The performance bond is to make up for the economic losses caused to the employer in order to prevent the contractor from violating the contract provisions or breaching the contract during the execution of the contract.
The performance bond can prevent the contractor from violating the contract provisions or breaching the contract during the execution of the contract, and ensure that the contractor fully performs the contract, and the performance period and quality conform to the contract; Ensure the standardization of the market operation of bidding contractors and put an end to unreasonable bidding.
The performance bond collection standard should follow the following principles:
1, which means that the amount of performance bond should be equal to the amount of contract advance payment, so as to reflect the fairness principle of relevant regulations;
2. The amount of the performance bond has nothing to do with the bid bond. According to the relevant regulations, the bid bond shall not exceed 2% of the estimated price of the project subject to tender, and the performance bond is generally 5% to 10% of the contract amount. Generally speaking, the amount of performance bond will be higher than the bid bond. After the winning bidder is determined and the two parties sign the contract, the bid bond of the winning bidder can be converted into a performance bond, and the deficiency is made up by the winning bidder. If the bidder gives up the bid within the validity period of the bid or gives up after winning the bid, the tenderer may confiscate all the bid bond but not the performance bond.
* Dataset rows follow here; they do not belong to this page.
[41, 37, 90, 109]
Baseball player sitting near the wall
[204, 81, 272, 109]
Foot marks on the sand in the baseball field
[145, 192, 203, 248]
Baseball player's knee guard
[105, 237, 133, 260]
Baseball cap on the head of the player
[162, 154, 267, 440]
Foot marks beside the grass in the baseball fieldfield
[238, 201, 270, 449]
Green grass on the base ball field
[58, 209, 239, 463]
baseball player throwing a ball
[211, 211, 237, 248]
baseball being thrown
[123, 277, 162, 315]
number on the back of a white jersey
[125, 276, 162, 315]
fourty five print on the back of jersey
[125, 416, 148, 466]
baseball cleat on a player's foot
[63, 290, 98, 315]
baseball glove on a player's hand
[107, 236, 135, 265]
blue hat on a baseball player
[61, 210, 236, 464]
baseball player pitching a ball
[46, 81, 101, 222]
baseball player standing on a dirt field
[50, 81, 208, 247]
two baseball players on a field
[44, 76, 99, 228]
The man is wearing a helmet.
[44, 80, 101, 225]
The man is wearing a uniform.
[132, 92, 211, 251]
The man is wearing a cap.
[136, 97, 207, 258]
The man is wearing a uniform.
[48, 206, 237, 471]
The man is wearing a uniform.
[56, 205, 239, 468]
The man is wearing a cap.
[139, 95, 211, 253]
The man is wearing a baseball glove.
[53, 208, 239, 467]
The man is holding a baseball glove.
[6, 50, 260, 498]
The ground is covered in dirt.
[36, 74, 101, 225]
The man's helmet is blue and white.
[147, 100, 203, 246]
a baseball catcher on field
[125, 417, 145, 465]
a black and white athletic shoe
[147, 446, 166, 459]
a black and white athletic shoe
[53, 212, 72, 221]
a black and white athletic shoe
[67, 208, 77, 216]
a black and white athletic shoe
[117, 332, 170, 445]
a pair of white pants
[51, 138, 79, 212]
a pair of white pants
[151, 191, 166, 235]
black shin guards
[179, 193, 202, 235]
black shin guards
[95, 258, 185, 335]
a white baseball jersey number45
3. The determination of the amount of the performance bond should be linked to the contract payment terms, and the performance bond is generally returned synchronously with the progress payment;
4. According to relevant laws and regulations, the performance bond shall not exceed 10% of the contract amount.
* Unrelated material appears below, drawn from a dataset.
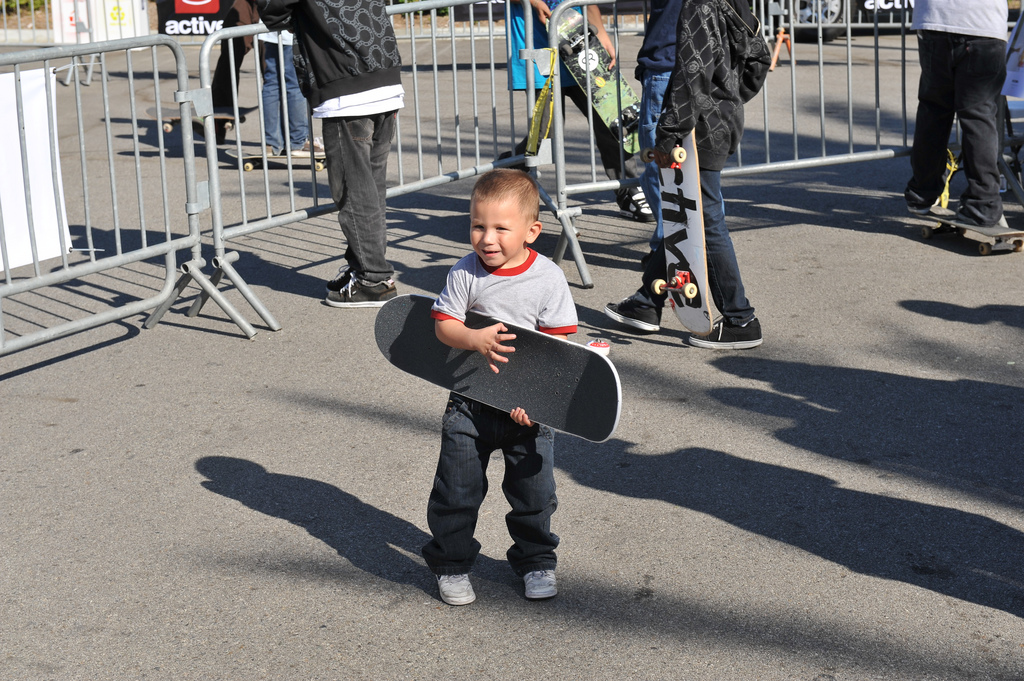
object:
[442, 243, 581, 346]
shirt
To sum up, the performance bond is to make up for the economic losses caused to the employer in order to prevent the contractor from violating the contract provisions or breaching the contract during the execution of the contract.
Legal basis:
Article 26 of the Regulations for the Implementation of the Bidding Law of the People's Republic of China
Where a tenderer requests a bidder to submit a bid bond in the tender documents, the bid bond shall not exceed 2% of the estimated price of the project subject to tender. The validity period of bid bond shall be consistent with the validity period of bid. The bid bond submitted by the domestic tendering unit in the form of cash or cheque for a project that must be subject to tender according to law shall be transferred from its basic deposit account. The tenderer shall not misappropriate the bid bond.